Aber selbst dann, wenn die Klägerin - wie sie geltend macht - erstmals wieder ab 19. Juni 1988 gesundheitlich in der Lage gewesen wäre, ihre Angelegenheit in der gebotenen Weise zu betreiben, könnte ihr Wiedereinsetzung in den vorigen Stand nicht gewährt werden. Denn in diesem Fall fehlt es daran, daß die versäumte Rechtshandlung nicht innerhalb der Antragsfrist des § 67 Abs 2 Satz 1 SGG - binnen eines Monats nach Wegfall des Hindernisses - nachgeholt worden ist (§ 67 Abs 2 Satz 3 SGG). Es muß innerhalb dieser Frist alles, was sonst innerhalb der Beschwerdefrist hätte geschehen müssen, nachgeholt werden.
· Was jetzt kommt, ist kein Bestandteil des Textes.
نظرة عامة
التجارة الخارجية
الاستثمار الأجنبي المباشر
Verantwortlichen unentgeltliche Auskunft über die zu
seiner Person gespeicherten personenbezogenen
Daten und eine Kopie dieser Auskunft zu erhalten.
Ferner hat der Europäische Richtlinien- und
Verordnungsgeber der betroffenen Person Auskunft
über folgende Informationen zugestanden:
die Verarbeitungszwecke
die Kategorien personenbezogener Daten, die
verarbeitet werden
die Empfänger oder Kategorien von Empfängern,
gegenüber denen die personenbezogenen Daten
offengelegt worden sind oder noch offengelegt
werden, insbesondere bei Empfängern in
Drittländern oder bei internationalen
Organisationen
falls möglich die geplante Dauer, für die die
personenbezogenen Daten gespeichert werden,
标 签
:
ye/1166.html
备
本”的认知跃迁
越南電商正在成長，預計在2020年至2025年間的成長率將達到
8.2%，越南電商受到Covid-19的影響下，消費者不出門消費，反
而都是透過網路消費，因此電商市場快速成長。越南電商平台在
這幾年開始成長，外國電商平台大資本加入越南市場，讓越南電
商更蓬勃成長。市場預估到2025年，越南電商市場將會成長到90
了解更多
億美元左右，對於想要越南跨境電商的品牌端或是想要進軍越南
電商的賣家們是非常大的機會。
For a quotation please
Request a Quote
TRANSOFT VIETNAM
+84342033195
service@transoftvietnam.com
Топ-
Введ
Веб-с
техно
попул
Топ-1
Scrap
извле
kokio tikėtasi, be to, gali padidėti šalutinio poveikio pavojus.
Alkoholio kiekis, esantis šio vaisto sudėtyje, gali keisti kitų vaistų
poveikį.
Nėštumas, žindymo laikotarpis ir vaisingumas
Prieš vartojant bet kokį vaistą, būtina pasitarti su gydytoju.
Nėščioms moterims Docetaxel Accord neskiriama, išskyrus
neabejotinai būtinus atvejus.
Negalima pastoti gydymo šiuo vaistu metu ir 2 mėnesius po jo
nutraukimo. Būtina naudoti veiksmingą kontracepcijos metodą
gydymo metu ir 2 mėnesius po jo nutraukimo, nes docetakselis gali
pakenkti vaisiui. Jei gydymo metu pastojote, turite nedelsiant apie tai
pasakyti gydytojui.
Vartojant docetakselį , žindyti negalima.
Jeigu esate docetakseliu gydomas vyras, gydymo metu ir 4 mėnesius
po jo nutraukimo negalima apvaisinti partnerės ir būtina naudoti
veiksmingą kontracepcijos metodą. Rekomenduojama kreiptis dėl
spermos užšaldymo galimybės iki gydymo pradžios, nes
Die Klägerin hat aber einen Antrag auf Prozeßkostenhilfe erstmals mit Schreiben vom 27. August 1988 gestellt und die erforderliche Erklärung über ihre persönlichen und wirtschaftlichen Verhältnisse bis heute noch nicht eingereicht. Auf einen Rechtsirrtum kann sich die Klägerin insoweit nicht berufen, weil sie diesen bei sorgfältiger Prüfung hätte vermeiden können. Der Rechtsuchende ist gehalten, die Rechtsmittelbelehrung zu beachten, worauf die Klägerin vom Senat mit Schreiben vom 24. Juni 1988 nochmals ausdrücklich hingewiesen worden ist, und muß sich bei möglichen Zweifeln sachkundig beraten lassen.
Der Antrag auf Prozeßkostenhilfe war daher abzulehnen.
Die Beschwerde der Klägerin war als unzulässig zu verwerfen, schon weil sie nicht in der gesetzlich vorgesehenen Form - durch einen beim BSG zugelassenen Prozeßbevollmächtigten, § 166 Abs 1 SGG - eingelegt worden ist (§ 202 SGG iVm § 574 ZPO, § 169 Satz 3 SGG).
Die Kostenentscheidung beruht auf der entsprechenden Anwendung des § 193 SGG.